Lives in the Oil Industry is an oral history project initiated by the University of Aberdeen and the British Library Sound Archive. Led by Aberdeen senior history lecturer Terry Brotherstone, the project was established to create an archive of the personal and professional lives of the people working in the UK North Sea energy sector. Hugo Manson, Research Fellow at the University of Aberdeen, was appointed Project Manager/Interviewer in 2000.
The project now comprises over 700 hours of archival recordings and is one of the biggest collections of its kind in the world.
The website showcases many aspects of the project, its content and development. It also contains links to other relevant information on the UK North Sea industry.
Mr Manson said: “Now that the project is approaching completion, it is time to start making it more widely known and to begin to provide potential users of the material we have gathered with an indication of the range covered. It is a remarkable collection of primary evidence of a key sector of the UK’s development in the last half-century.”
As part of his research, Mr Manson spent time on Shell’s Brent Charlie - one of the largest oil and gas producing platforms in the North Sea.

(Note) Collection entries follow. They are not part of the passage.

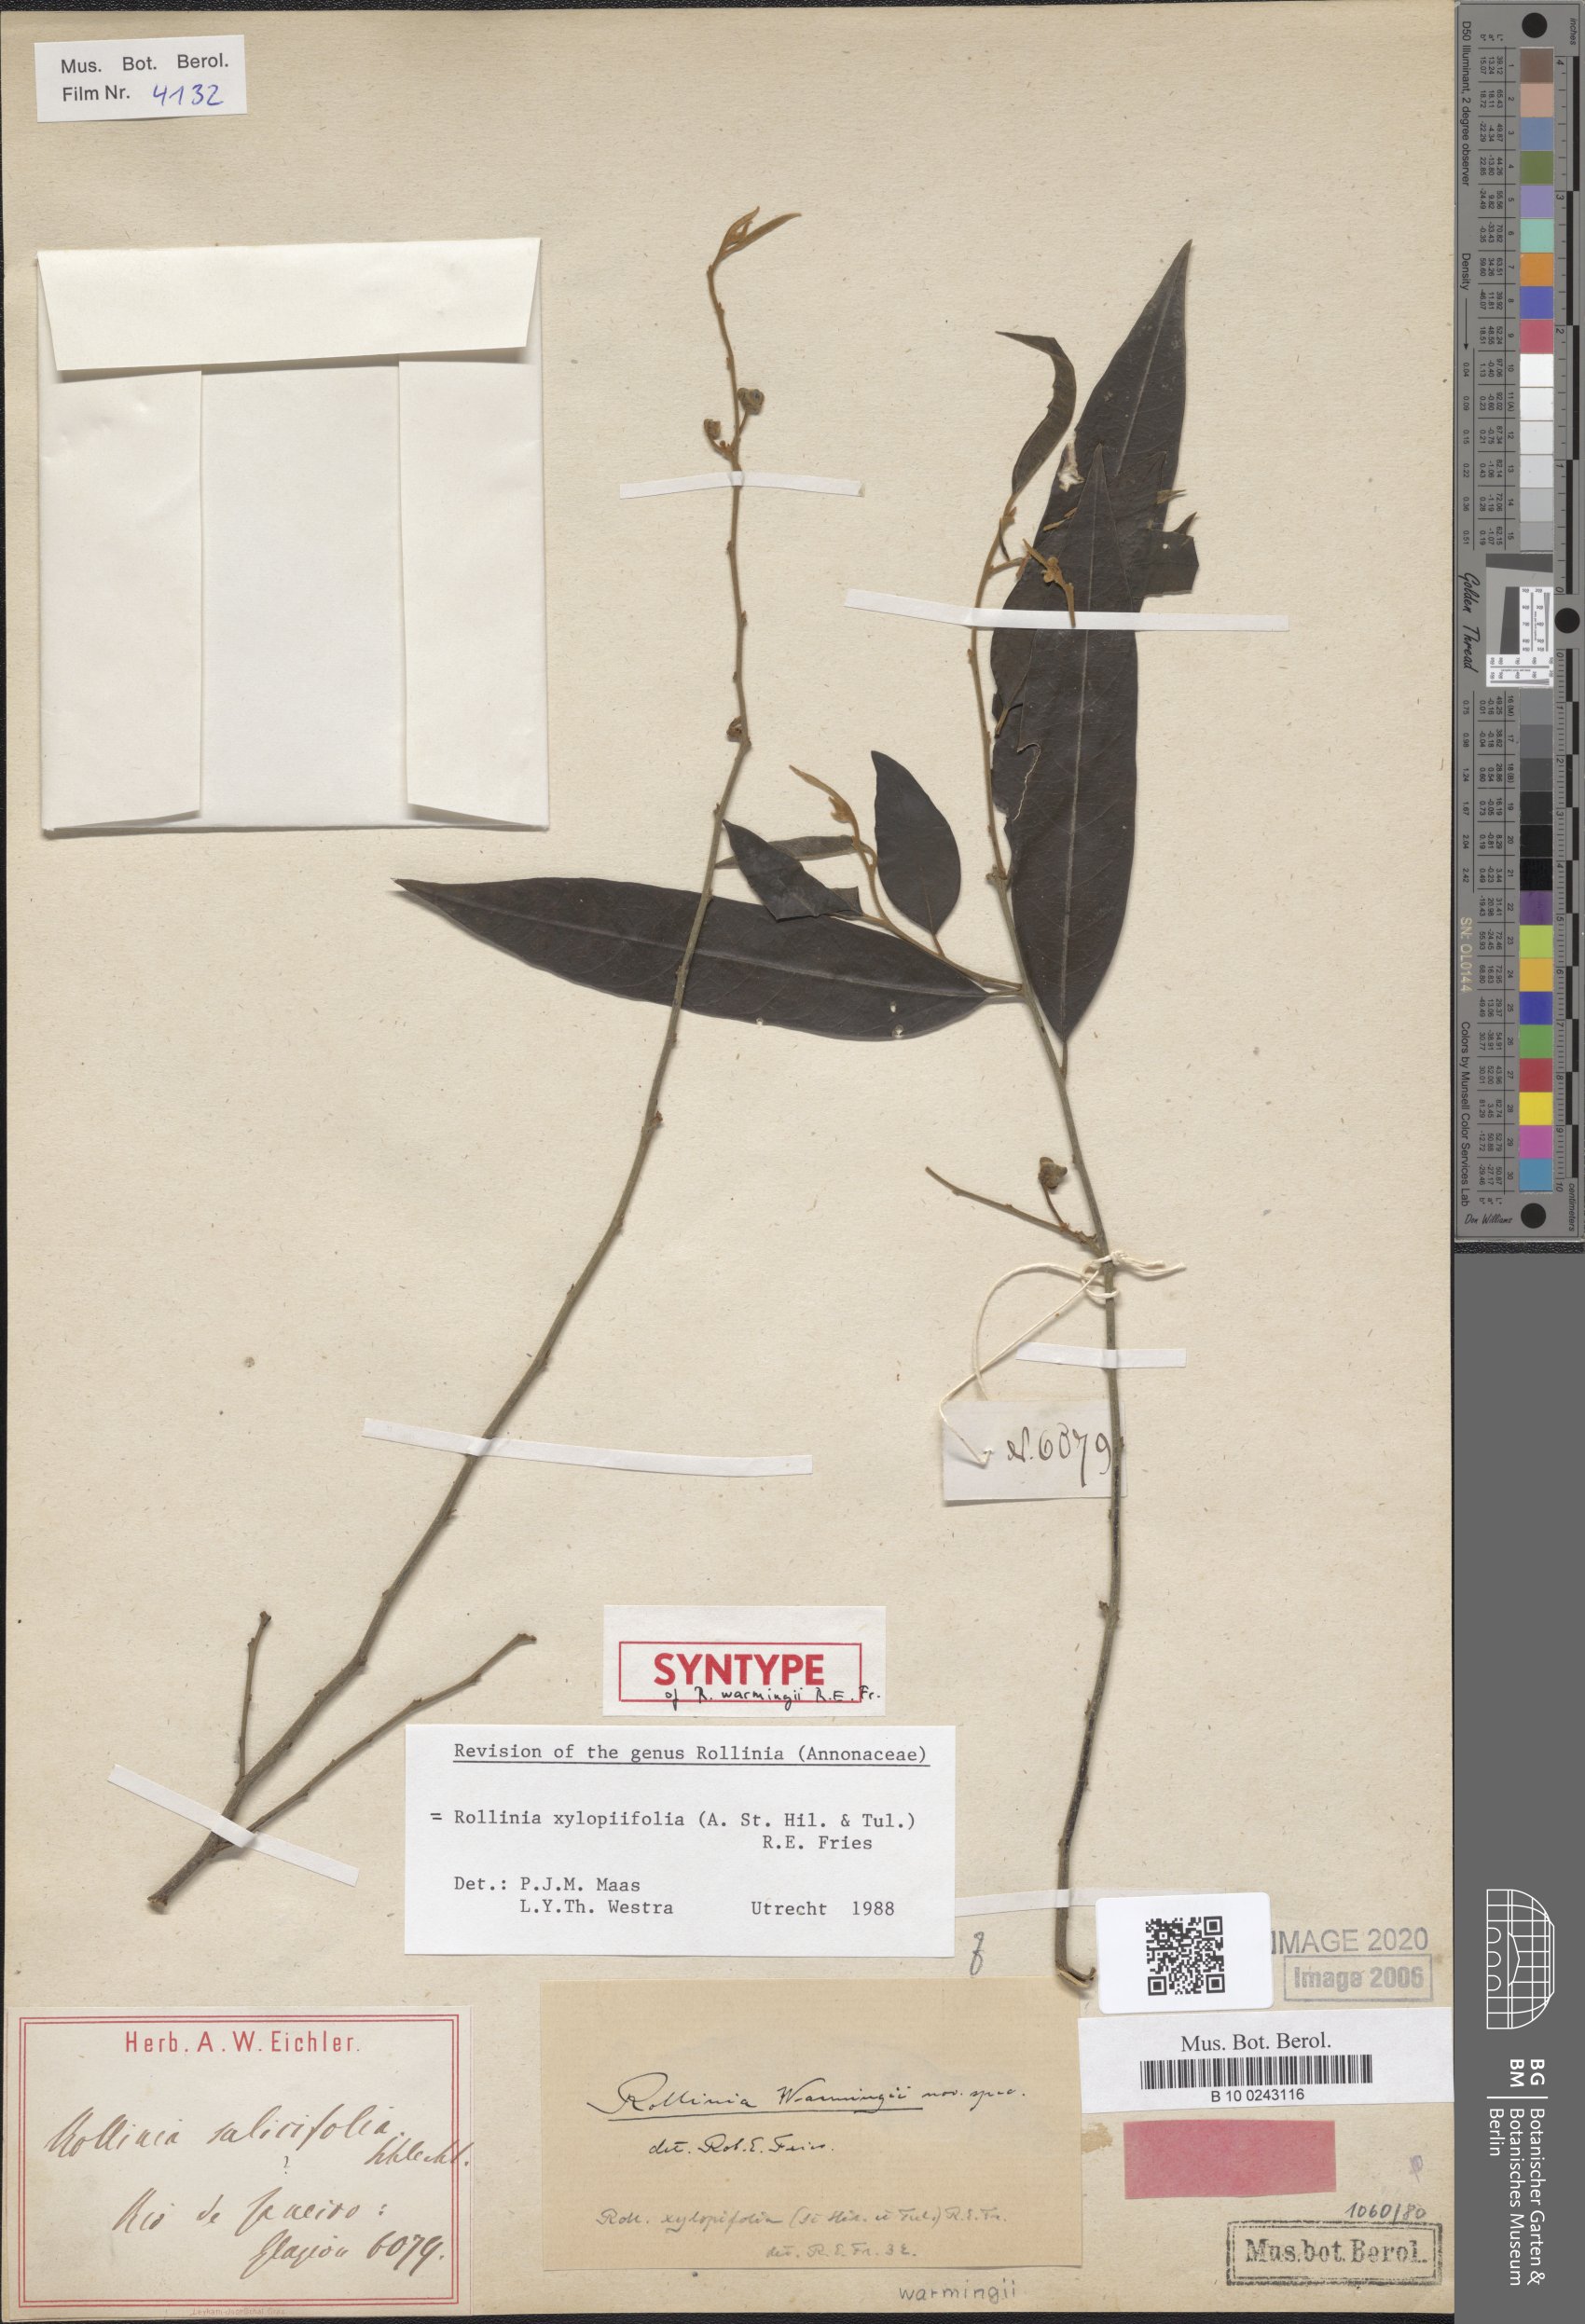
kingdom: Plantae
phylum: Tracheophyta
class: Magnoliopsida
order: Magnoliales
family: Annonaceae
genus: Annona
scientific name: Annona xylopiifolia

As a result of his stay of several days aboard the platform, an exhibition of photographic impressions of the people and machinery there is now open to the public in Aberdeen’s Marischal Museum Gallery, entitled On Charlie.
The photographs were taken by Mr Manson, while Pat Ballantyne has curated the exhibition. Photographs from the exhibition will be posted on the Lives in the Oil Industry website soon.
Some 40 extended interviews per year have been recorded since the start of the project. The people interviewed include men and women representing all sectors of the industry – management, offshore workers, technical professionals and specialists, personnel from government and regulatory bodies.
Interviews have been recorded in many parts of the UK, with an emphasis on centres such as Aberdeen, the oil capital of Europe, the Great Yarmouth area, Shetland and Orkney. People have also been interviewed in the United States.
The archive includes recordings with people from organisations and communities, which have been connected with the UK North Sea industry. The archive, due for completion in May, will comprise some 200 interviews.
A number of publications and presentations to international conferences have resulted from the project. In addition, an hour-long BBC Radio 4 Archive Hour based on the project was broadcast in 2003 and repeated in 2004. In addition
The Lives in the Oil Industry website is now ‘live’ at www.abdn.ac.uk/oillives
The On Charlie exhibition will be at Aberdeen’s Marischal Museum Gallery until early March 2005. The museum is open Monday to Friday, 10am-5pm, and Sunday 2pm-5pm. Entry is free.